Baltimore-based Under Armour signs $17.5M deal to protect entire
Daily Record, The (Baltimore), Sep 3, 2008 by Liz Farmer
The University of Maryland announced Tuesday it is officially an Under Armour school.
The Baltimore-based sports apparel company, founded by alum Kevin Plank, will be the official outfitter for all 27 varsity sports teams in a five-year, $17.5 million deal.
"It's all in the family now," Plank said at a news conference held on campus at the Gossett Team House in which the new men's and women's basketball and football uniforms were unveiled.
"Never let it rest until your good is better and your better is best -- and that's what we think we've done," the university's director of athletics, Debbie Yow, said quoting from a basketball mantra. "We think we have the best in apparel providers and it's just going to be an amazing relationship."
The partnership gives Under Armour the uniform, apparel and footwear rights to Maryland's teams, including men's and women's basketball and soccer. The company, which previously outfitted the football, men's soccer and men's lacrosse teams, will pay the university $1.5 million in cash annually and provide $2 million in apparel each year.
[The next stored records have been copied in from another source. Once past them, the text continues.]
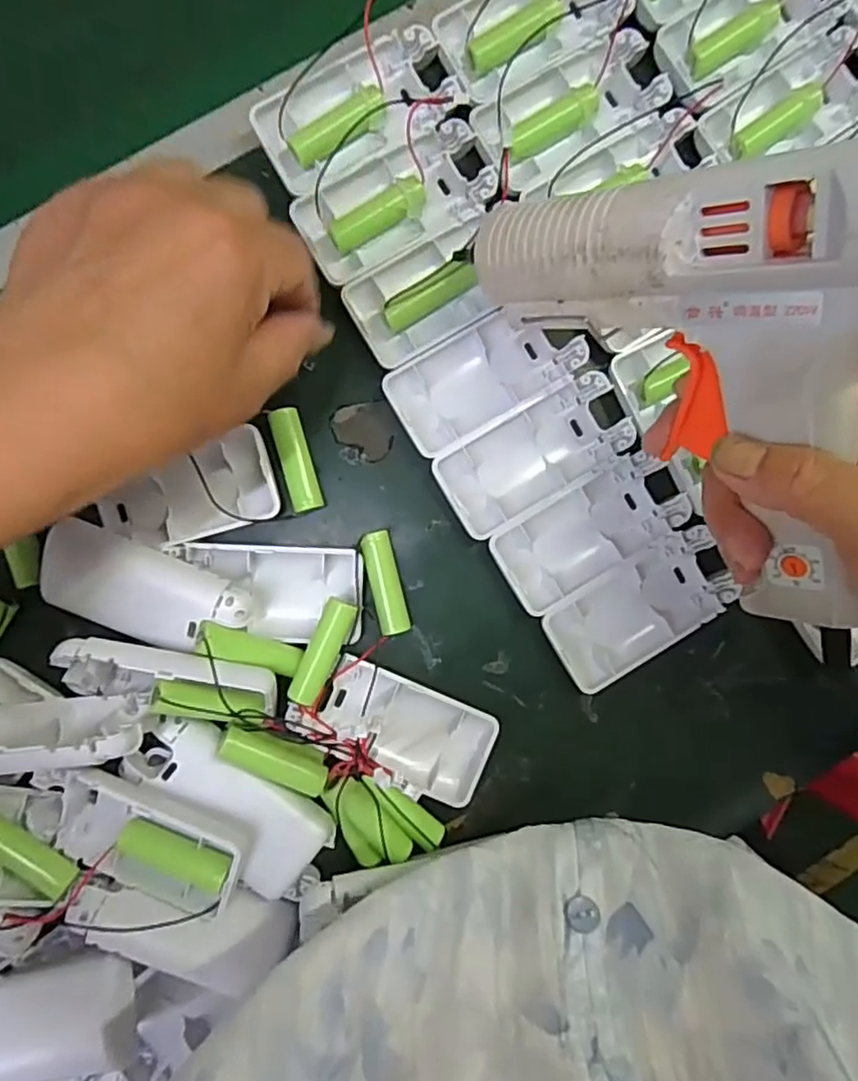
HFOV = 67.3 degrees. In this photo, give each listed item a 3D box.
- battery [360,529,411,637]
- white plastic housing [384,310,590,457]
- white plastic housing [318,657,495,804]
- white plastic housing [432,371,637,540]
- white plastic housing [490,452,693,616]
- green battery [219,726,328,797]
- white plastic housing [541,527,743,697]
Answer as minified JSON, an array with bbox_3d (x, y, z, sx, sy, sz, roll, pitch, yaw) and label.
[{"bbox_3d":[-0.021,0.020,0.313,0.014,0.014,0.049,-13,91,-2],"label":"battery"},{"bbox_3d":[0.027,-0.080,0.312,0.091,0.012,0.044,-31,92,-2],"label":"white plastic housing"},{"bbox_3d":[-0.012,0.093,0.312,0.080,0.015,0.049,23,90,-2],"label":"white plastic housing"},{"bbox_3d":[0.052,-0.041,0.314,0.095,0.013,0.043,-31,92,-2],"label":"white plastic housing"},{"bbox_3d":[0.079,-0.005,0.316,0.094,0.012,0.043,-30,92,-2],"label":"white plastic housing"},{"bbox_3d":[-0.069,0.098,0.289,0.050,0.014,0.015,29,89,-25],"label":"green battery"},{"bbox_3d":[0.104,0.033,0.317,0.093,0.013,0.043,-31,92,-2],"label":"white plastic housing"}]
"This is a very, very big deal," said Plank, Under Armour's president and CEO, adding that the outfitter deal puts Maryland in an "elite" family of schools. Last year, Adidas and the University of Michigan announced a similar partnership reportedly worth $60 million over eight years.
"But today is not as much about Under Armour as it is about the University of Maryland," Plank said. "We have one brand at the University of Maryland that carries across all 27 sports that reflects the one team that we are."
The deal, which includes two, one-year options, will take effect on Jan. 1.
Plank, who developed the concept for Under Armour while playing for the school's football team, has maintained his company's connection to the university throughout the years. Many of Under Armour's 1,400 employees are graduates of the school and Plank serves on Maryland's board of trustees.
In the 2004 season, the school's football squad became the first team to be outfitted by the company. Maryland's two other highest- profile programs, the men's and women's basketball teams, have been outfitted by Nike.
Plank added he intends to put the full weight of the "Under Armour marketing machine" behind the deal, giving the university and its athletes more national exposure.
"I.e., we must protect this house," Plank said, referring to his company's marketing mantra.
Since its inception in 1996, Under Armour has grown from a company that produced moisture-wicking T-shirts for football players to a global brand name in many sports including lacrosse, golf, soccer, softball and baseball. This spring it introduced a new line of cross-training shoes and it plans to put a new line of running shoes on the market in early 2009.
Plank said after the announcement that, while his company does not have the diversity of products to outfit all 27 teams from head- to-toe, all the uniforms will be designed by Under Armour and he hopes to have products for every sport by the end of the contract period. In the meantime, athletes will test the company's products but can wear other gear -- like basketball shoes -- from outside outfitters.
But Under Armour has the right to change that when it's ready.
"We don't want to force our shoes or our gear on anyone, so it's also got to be the athletes' idea," he said. "But it's all about patience -- we have a long time to do it."